I burst the rad on mine and completely blew the motor, fitted a second hand unit for a grand and it ran fine. no great shakes.
Unless some serious damage is apparent, I would imagine that a heed gasket and a heed skim will sort it out, at around 350 bucks or so.
Plenty places down your way that could sort that out, not least S and I Thomson at Gala
 
Out of interest
at wot point do you stop wasting money on investigations when paying some one to do all the investigative work
having just gone down the same route with a L200 that had engine probs
​how much money is enough

If any mechanic planning to do the work charges you for a pressure test walk away!!
 
Lift the cylinder head, take it to an engine reconditioner and have it pressure tested, it will either pass or fail. If it passes it can be skimmed (not the case with many 2.8 as they have ceramic combustion chambers). If it fails, a new head ready to go on a 2.5 c/w bolts, belts and gaskets is about £700 (from me anyway, but that's decent kit, probably cheaper at Milners).

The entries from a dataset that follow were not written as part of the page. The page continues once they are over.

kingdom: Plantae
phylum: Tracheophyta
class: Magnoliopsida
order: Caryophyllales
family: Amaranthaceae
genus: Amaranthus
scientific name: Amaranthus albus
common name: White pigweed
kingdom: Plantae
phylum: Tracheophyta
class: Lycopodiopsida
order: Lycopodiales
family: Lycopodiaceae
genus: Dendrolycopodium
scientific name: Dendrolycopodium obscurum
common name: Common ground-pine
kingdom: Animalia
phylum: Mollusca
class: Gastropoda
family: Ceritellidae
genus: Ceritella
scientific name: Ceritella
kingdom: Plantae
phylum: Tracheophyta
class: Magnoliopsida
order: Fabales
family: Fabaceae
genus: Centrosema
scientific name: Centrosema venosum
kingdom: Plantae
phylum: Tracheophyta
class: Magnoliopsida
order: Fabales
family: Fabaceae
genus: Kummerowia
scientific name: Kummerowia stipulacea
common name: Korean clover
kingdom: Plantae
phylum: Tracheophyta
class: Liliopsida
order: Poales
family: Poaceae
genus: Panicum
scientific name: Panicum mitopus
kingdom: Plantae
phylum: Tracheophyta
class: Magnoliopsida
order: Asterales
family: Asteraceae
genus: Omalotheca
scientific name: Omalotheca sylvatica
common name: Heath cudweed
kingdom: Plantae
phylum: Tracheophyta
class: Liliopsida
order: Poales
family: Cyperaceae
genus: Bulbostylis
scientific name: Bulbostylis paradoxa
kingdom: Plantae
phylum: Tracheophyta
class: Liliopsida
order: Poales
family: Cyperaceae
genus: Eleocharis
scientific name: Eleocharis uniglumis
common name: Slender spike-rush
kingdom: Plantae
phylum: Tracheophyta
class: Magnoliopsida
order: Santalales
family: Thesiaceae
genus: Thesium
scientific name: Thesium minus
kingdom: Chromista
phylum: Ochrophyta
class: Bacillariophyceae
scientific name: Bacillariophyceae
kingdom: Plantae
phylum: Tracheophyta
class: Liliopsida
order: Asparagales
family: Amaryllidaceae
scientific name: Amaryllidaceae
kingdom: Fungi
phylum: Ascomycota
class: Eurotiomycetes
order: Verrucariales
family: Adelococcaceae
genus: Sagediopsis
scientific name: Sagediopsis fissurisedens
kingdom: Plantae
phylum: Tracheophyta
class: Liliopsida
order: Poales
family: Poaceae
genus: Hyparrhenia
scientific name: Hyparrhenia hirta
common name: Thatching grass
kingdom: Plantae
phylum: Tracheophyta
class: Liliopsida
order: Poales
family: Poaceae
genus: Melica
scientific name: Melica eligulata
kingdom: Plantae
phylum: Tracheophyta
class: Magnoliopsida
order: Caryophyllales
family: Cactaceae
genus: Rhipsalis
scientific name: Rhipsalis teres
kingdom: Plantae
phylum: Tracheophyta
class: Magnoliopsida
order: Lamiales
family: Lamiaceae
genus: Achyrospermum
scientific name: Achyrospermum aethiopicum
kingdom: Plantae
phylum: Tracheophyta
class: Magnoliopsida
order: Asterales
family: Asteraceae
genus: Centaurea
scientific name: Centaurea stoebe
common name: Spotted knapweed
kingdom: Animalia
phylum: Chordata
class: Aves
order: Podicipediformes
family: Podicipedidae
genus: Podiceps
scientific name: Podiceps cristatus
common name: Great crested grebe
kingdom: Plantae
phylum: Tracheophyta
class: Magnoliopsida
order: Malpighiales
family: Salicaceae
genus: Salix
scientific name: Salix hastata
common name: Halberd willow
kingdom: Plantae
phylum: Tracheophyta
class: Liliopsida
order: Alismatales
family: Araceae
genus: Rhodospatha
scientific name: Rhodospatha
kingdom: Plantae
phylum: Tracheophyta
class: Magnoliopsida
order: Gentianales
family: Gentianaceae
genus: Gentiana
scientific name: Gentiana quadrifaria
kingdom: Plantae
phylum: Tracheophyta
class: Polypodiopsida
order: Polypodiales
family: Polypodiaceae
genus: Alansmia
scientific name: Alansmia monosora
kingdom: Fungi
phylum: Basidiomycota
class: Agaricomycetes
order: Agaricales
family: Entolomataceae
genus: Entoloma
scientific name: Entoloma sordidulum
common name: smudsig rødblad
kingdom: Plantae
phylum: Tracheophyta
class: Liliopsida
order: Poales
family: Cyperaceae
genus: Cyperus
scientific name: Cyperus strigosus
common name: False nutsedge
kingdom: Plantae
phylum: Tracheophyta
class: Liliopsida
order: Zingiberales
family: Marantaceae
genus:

Whilst the engine is off, turn the engine over via the crankshaft pulley bolt to inspect the condition of the bores. You could also leave some diesel sitting in the bores overnight to check if it is seeping away past the piston rings. If there are no scores in the bores you can feel with your finger you should be fine.
As has been said, cary out a flush of the heater matrix and the engine block, before rebuilding, and also check and/or replace the water pump and thermostat.

and if the block has a hairline fracture...!!!